# The data:
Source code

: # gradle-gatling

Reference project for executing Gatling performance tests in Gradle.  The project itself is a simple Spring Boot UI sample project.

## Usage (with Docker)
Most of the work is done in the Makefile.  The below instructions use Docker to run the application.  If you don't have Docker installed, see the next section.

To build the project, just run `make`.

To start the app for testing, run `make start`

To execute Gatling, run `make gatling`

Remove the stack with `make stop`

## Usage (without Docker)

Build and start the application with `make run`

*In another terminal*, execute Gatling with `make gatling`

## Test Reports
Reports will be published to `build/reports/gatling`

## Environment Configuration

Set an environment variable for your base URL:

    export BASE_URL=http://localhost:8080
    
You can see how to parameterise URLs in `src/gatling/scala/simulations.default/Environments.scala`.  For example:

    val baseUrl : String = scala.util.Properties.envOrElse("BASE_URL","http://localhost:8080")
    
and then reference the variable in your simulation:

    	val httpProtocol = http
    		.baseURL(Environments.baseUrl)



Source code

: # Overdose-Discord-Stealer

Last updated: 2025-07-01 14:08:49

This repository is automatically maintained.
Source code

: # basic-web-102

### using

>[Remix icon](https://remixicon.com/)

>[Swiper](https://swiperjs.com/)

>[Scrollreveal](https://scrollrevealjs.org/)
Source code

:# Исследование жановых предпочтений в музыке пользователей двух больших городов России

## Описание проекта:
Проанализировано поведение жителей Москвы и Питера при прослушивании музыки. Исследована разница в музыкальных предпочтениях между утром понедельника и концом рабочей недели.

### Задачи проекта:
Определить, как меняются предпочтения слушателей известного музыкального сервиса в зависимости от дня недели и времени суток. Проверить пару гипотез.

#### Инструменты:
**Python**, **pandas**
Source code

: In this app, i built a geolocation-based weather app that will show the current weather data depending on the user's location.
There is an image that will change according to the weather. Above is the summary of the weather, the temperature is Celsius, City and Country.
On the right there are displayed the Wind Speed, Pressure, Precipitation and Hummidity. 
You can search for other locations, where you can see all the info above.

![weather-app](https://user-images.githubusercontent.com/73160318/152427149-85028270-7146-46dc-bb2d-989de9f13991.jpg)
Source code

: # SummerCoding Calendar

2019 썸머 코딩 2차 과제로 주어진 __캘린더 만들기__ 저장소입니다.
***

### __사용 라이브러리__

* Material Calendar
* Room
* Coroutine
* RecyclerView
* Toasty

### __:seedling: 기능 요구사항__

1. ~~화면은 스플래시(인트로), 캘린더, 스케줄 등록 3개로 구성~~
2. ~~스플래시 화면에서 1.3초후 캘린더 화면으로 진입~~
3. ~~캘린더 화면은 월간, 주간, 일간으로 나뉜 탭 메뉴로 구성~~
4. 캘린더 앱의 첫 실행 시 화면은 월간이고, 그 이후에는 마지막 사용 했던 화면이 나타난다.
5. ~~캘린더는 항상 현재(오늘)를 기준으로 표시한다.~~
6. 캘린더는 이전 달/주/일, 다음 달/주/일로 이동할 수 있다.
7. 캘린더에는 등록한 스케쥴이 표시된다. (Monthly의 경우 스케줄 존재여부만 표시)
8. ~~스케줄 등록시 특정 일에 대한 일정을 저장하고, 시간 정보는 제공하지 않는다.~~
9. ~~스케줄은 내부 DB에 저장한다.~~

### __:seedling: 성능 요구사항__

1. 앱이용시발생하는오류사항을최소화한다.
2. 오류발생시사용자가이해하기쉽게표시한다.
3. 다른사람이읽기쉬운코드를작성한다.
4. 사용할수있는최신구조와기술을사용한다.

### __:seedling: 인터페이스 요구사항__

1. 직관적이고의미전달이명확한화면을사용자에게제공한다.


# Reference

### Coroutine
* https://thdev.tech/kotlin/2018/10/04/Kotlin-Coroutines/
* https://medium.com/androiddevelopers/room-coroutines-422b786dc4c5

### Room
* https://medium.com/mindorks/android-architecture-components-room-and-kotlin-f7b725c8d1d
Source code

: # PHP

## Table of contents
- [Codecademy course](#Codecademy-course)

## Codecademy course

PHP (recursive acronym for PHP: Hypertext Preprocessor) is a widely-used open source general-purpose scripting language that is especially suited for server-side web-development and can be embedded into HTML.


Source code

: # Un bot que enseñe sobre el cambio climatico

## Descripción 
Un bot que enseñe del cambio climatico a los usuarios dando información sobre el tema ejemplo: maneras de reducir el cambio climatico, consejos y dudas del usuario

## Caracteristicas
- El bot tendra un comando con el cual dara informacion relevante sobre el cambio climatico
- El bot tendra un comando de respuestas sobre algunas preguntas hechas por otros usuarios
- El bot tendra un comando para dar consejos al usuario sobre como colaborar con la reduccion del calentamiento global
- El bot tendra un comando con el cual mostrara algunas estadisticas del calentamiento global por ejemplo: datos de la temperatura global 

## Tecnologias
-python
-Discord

# What you should do:
Please reproduce all of the records above, line for line and without any change.

# Result of the exercise:
Source code

: # gradle-gatling

Reference project for executing Gatling performance tests in Gradle.  The project itself is a simple Spring Boot UI sample project.

## Usage (with Docker)
Most of the work is done in the Makefile.  The below instructions use Docker to run the application.  If you don't have Docker installed, see the next section.

To build the project, just run `make`.

To start the app for testing, run `make start`

To execute Gatling, run `make gatling`

Remove the stack with `make stop`

## Usage (without Docker)

Build and start the application with `make run`

*In another terminal*, execute Gatling with `make gatling`

## Test Reports
Reports will be published to `build/reports/gatling`

## Environment Configuration

Set an environment variable for your base URL:

    export BASE_URL=http://localhost:8080
    
You can see how to parameterise URLs in `src/gatling/scala/simulations.default/Environments.scala`.  For example:

    val baseUrl : String = scala.util.Properties.envOrElse("BASE_URL","http://localhost:8080")
    
and then reference the variable in your simulation:

    	val httpProtocol = http
    		.baseURL(Environments.baseUrl)



Source code

: # Overdose-Discord-Stealer

Last updated: 2025-07-01 14:08:49

This repository is automatically maintained.
Source code

: # basic-web-102

### using

>[Remix icon](https://remixicon.com/)

>[Swiper](https://swiperjs.com/)

>[Scrollreveal](https://scrollrevealjs.org/)
Source code

:# Исследование жановых предпочтений в музыке пользователей двух больших городов России

## Описание проекта:
Проанализировано поведение жителей Москвы и Питера при прослушивании музыки. Исследована разница в музыкальных предпочтениях между утром понедельника и концом рабочей недели.

### Задачи проекта:
Определить, как меняются предпочтения слушателей известного музыкального сервиса в зависимости от дня недели и времени суток. Проверить пару гипотез.

#### Инструменты:
**Python**, **pandas**
Source code

: In this app, i built a geolocation-based weather app that will show the current weather data depending on the user's location.
There is an image that will change according to the weather. Above is the summary of the weather, the temperature is Celsius, City and Country.
On the right there are displayed the Wind Speed, Pressure, Precipitation and Hummidity. 
You can search for other locations, where you can see all the info above.

![weather-app](https://user-images.githubusercontent.com/73160318/152427149-85028270-7146-46dc-bb2d-989de9f13991.jpg)
Source code

: # SummerCoding Calendar

2019 썸머 코딩 2차 과제로 주어진 __캘린더 만들기__ 저장소입니다.
***

### __사용 라이브러리__

* Material Calendar
* Room
* Coroutine
* RecyclerView
* Toasty

### __:seedling: 기능 요구사항__

1. ~~화면은 스플래시(인트로), 캘린더, 스케줄 등록 3개로 구성~~
2. ~~스플래시 화면에서 1.3초후 캘린더 화면으로 진입~~
3. ~~캘린더 화면은 월간, 주간, 일간으로 나뉜 탭 메뉴로 구성~~
4. 캘린더 앱의 첫 실행 시 화면은 월간이고, 그 이후에는 마지막 사용 했던 화면이 나타난다.
5. ~~캘린더는 항상 현재(오늘)를 기준으로 표시한다.~~
6. 캘린더는 이전 달/주/일, 다음 달/주/일로 이동할 수 있다.
7. 캘린더에는 등록한 스케쥴이 표시된다. (Monthly의 경우 스케줄 존재여부만 표시)
8. ~~스케줄 등록시 특정 일에 대한 일정을 저장하고, 시간 정보는 제공하지 않는다.~~
9. ~~스케줄은 내부 DB에 저장한다.~~

### __:seedling: 성능 요구사항__

1. 앱이용시발생하는오류사항을최소화한다.
2. 오류발생시사용자가이해하기쉽게표시한다.
3. 다른사람이읽기쉬운코드를작성한다.
4. 사용할수있는최신구조와기술을사용한다.

### __:seedling: 인터페이스 요구사항__

1. 직관적이고의미전달이명확한화면을사용자에게제공한다.


# Reference

### Coroutine
* https://thdev.tech/kotlin/2018/10/04/Kotlin-Coroutines/
* https://medium.com/androiddevelopers/room-coroutines-422b786dc4c5

### Room
* https://medium.com/mindorks/android-architecture-components-room-and-kotlin-f7b725c8d1d
Source code

: # PHP

## Table of contents
- [Codecademy course](#Codecademy-course)

## Codecademy course

PHP (recursive acronym for PHP: Hypertext Preprocessor) is a widely-used open source general-purpose scripting language that is especially suited for server-side web-development and can be embedded into HTML.


Source code

: # Un bot que enseñe sobre el cambio climatico

## Descripción 
Un bot que enseñe del cambio climatico a los usuarios dando información sobre el tema ejemplo: maneras de reducir el cambio climatico, consejos y dudas del usuario

## Caracteristicas
- El bot tendra un comando con el cual dara informacion relevante sobre el cambio climatico
- El bot tendra un comando de respuestas sobre algunas preguntas hechas por otros usuarios
- El bot tendra un comando para dar consejos al usuario sobre como colaborar con la reduccion del calentamiento global
- El bot tendra un comando con el cual mostrara algunas estadisticas del calentamiento global por ejemplo: datos de la temperatura global 

## Tecnologias
-python
-Discord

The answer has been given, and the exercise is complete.